異物の摂取について
犬は、口に入れたものを急に飲み込んでしまう習性があります。色々な物で遊びを作り出し、噛んで遊んでいるつもりが、いつの間にか誤って飲んでしまうということもあります。犬がよく呑み込む物に、硬い肉のかたまりや骨、梅干しなどの種、小さなおもちゃ(ビー玉やスーパーボールなどの球状のもの)、たばこ、コイン、ボタン、乾燥剤、ボタン電池、紐、針や糸、くつ下など様々なものが挙げられます。
症状は、食べた物やどこに異物が存在するかで異なりますが、多くの場合、吐き気が多く出ます。食後はもちろん、水を飲んでも吐き気が出るようであれば要注意です。下記に少しだけ症状の例えを書いておきます。
・十二指腸や小腸に異物がつまる(腸閉塞)と、よだれや嘔吐、腹痛などが現れます。この場合、緊急手術が必要になり、腸の状態によっては腸の部分切除をしなければならなくなります。
・串や釣り針などの先端の鋭利なものは、臓器に刺さる可能性があります。内視鏡や開腹手術によって異物を除去します。

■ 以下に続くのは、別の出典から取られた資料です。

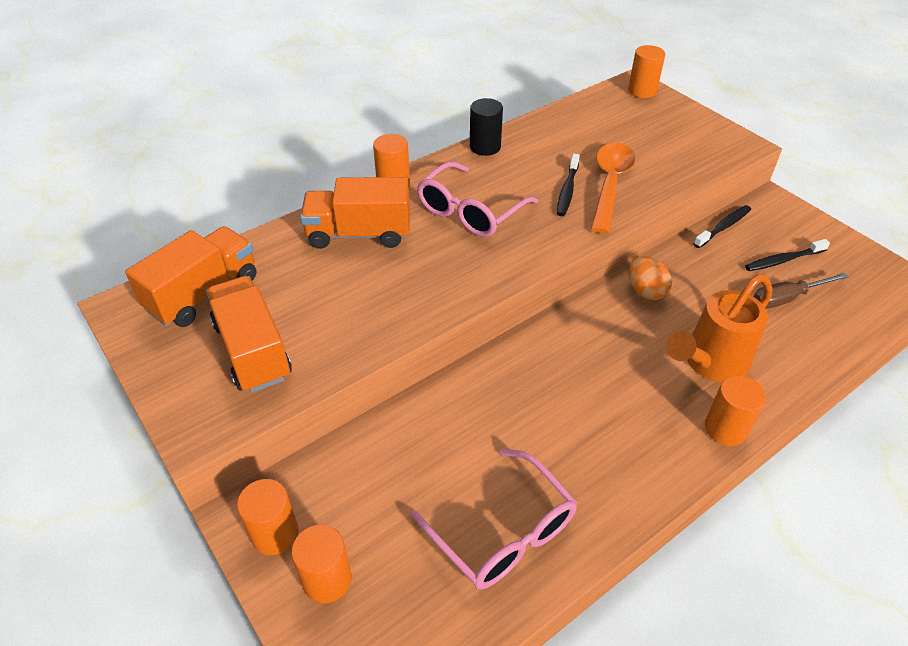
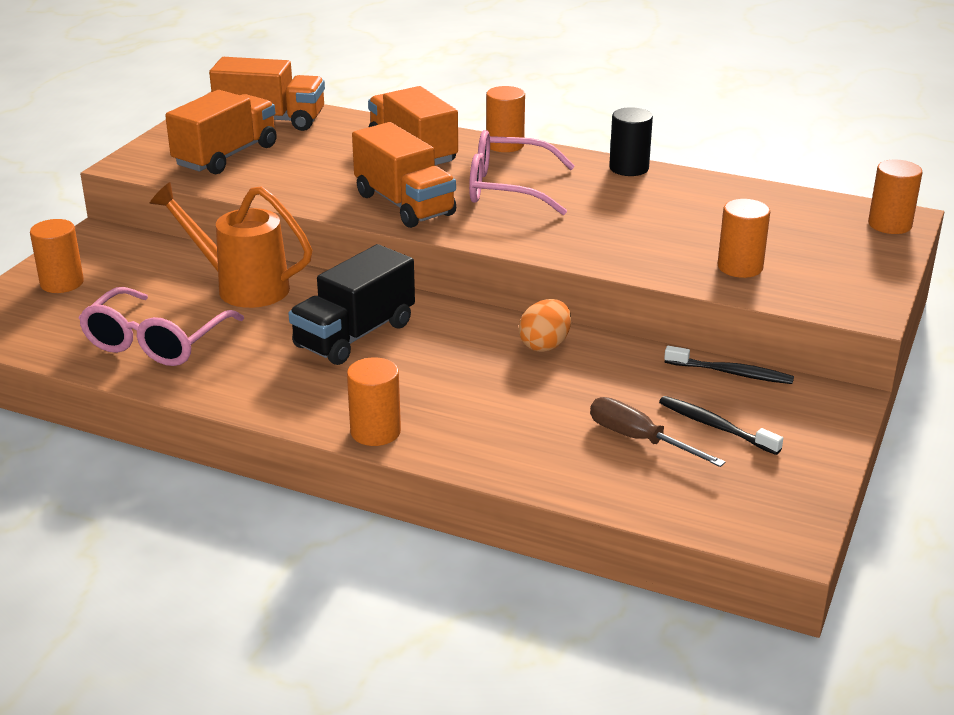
camera: 60 degrees right, 15 degrees down
(275, 533) = (88, 251): orange cylinder -> orange cylinder (740, 267)
(454, 274) = (404, 204): none -> orange truck
(567, 190) = (609, 226): black toothbrush -> none
(572, 387) = (354, 335): none -> black truck
(610, 184) = (652, 245): orange spoon -> none
(709, 363) = (466, 405): orange watering can -> orange watering can (242, 287)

・異物は食道壁に傷害を起こすこともあり、ひどい場合には食道自体を細くさせる現象(食道狭窄)が起こります。食道の狭窄は、通常、吐出の原因となり、食道炎を引き起こします。
・小型犬は大きな物を食べた時、のどに詰まらせてしまう事があります。のどに詰まった時の症状として、呼吸困難により、チアノーゼ(舌や口腔の粘膜、歯肉の色が青紫色になること)になり倒れたり、不整脈を起こすことがあります。異物除去が可能であれば除去し、何とか呼吸の確保をしなければなりません。
異物の状況や体の状態、時間経過などで、例え異物とは言え死に至るケースもあります。合併症を引き起こしている場合もあります。また、病気的な症状が現れない場合でも、他の病気でX線診断を受けた際に、たまたま異物が映し出されることも多くあります。当院でも、思いもしないようなモノを内視鏡で取り出す事が度々ありますので、日頃からの注意しましょう。
一番は、動物にとって危険なものは身近に置かないことですが、万が一、食べてしまった時は、すぐにかかり付けの動物病院に連絡しましょう。食塩やオキシドールによる催吐(嘔吐させること)の方法もありますが、一歩間違えると、中毒を起こし亡くなってしまう事や吐かせる事で状況が悪くなる場合もあります。これからの時期、クリスマスやお正月がやってきます。動物にとって美味しそうな物が多くある季節ですので、十分に気を付けて下さい。